Staff members are most crucially defined as what we are not: We are not faculty members. Certain behaviors are appropriate for them and other behaviors for us.

Add to that the stigma of failure that is attached -- subtly but unmistakably by people within the professoriate -- to those who earn a Ph.D. and don't get a tenure-track job. So not only are we staff members in the lower category, we may also be assumed to have tried and failed to gain access to the higher one. We may, therefore, be seen as dangerous, because at one point we presumably wanted to be where they are, and may still harbor such irrational designs. We might, that is, try to get out of our box and do things considered appropriate only for those with faculty status.

As I've tried to find my way between the two poles, I've received numerous reminders that I should remember my place.

Sometimes those reminders have been communicated quite explicitly: An early performance evaluation congratulated me on overcoming an "arrogance" that unnamed people had supposedly observed in me. While I was pleased to have improved, I have yet to understand what specific incidents the letter referred to. Other than putting "Ph.D." in my e-mail signature, I hadn't trumpeted my scholarly writings or book contract. Certainly, any self-promotion I had displayed was modest in comparison to what was regularly tolerated (indeed, expected) among faculty members.

Other times the message has come more indirectly, mainly by treatment that renders me (like my friend) invisible and voiceless. Once in a meeting to discuss plans for programming built around a topic closely related to my research and writing, I offered a substantive and detailed suggestion about a direction in which the program might go. It was met with utter silence. Moments later, a faculty member threw out a very different idea, which was greeted with great enthusiasm from everyone in the room. I felt like I had burped in public.

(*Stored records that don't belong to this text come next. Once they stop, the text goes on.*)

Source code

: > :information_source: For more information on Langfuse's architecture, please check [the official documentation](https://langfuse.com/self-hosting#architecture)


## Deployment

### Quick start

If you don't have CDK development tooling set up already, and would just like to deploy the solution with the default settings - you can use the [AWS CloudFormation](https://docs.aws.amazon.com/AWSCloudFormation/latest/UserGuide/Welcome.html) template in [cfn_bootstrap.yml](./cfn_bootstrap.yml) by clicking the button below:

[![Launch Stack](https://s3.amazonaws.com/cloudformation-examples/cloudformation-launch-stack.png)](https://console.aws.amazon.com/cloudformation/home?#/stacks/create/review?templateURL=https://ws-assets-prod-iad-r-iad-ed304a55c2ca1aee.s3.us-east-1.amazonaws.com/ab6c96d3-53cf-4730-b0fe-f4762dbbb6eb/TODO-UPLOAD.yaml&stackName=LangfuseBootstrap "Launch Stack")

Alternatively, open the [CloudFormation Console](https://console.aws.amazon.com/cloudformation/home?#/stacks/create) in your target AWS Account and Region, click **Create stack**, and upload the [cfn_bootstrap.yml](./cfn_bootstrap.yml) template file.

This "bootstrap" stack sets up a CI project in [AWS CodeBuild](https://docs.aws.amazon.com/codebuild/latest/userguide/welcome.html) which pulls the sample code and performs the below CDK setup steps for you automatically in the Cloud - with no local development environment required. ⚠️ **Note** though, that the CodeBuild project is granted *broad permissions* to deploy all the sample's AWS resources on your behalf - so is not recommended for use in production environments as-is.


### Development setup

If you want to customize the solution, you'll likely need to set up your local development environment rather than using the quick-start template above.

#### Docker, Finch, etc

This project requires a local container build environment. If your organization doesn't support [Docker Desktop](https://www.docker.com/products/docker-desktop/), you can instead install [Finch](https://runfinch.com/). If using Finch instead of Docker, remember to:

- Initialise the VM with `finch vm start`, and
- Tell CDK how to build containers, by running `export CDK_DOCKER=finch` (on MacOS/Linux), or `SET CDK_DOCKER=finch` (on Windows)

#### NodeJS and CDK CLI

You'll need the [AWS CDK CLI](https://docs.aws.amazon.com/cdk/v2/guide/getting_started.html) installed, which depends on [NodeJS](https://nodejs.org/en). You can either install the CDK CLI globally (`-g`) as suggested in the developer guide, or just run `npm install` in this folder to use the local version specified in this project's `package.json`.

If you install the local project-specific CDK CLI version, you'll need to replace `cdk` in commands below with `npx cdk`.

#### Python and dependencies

Sometimes the message has come via a dismissal of the sophistication of my scholarly knowledge. Recently when I suggested a list of possible speakers to my supervisor, who is a faculty member, for a campus program related to my areas of expertise, he cautioned that the perspectives of the people I had suggested, all of them well respected in my field, might be overly parochial.

Frustrated by such messages, I once dared to complain that my intellectual contributions were not being taken seriously. My superior (a top faculty administrator) advised that such offerings were welcomed as long as I did not expect my specific areas of interest to be incorporated into programming.

The message seems to be that it's fine to continue my scholarly engagement so long as I keep it to myself. Legitimate, substantive scholarly contributions to the intellectual content of our programs are to be issued only from the faculty.

Maybe I should just abandon my hope of being able to shape the direction and vision of our academic enterprise and be content with my (in many ways quite cushy) lot.

But I still can't help wondering: In an arena where people spend so much time trying to think in nuanced ways and where we ostensibly celebrate the wide dispersal of sophisticated ideas, why is so much energy expended in maintaining fixed categories and squelching the intellectual contributions of those on the wrong side of the fence?

In an environment dominated by research agendas that often seek to right historic wrongs, question power, undermine hierarchy, and give voice to the voiceless, why are intellectual status and respect given so grudgingly to smart and engaged people who have jumped off the tenure track?

Natalie Henderson is the pseudonym of an administrator at a major research university in the South.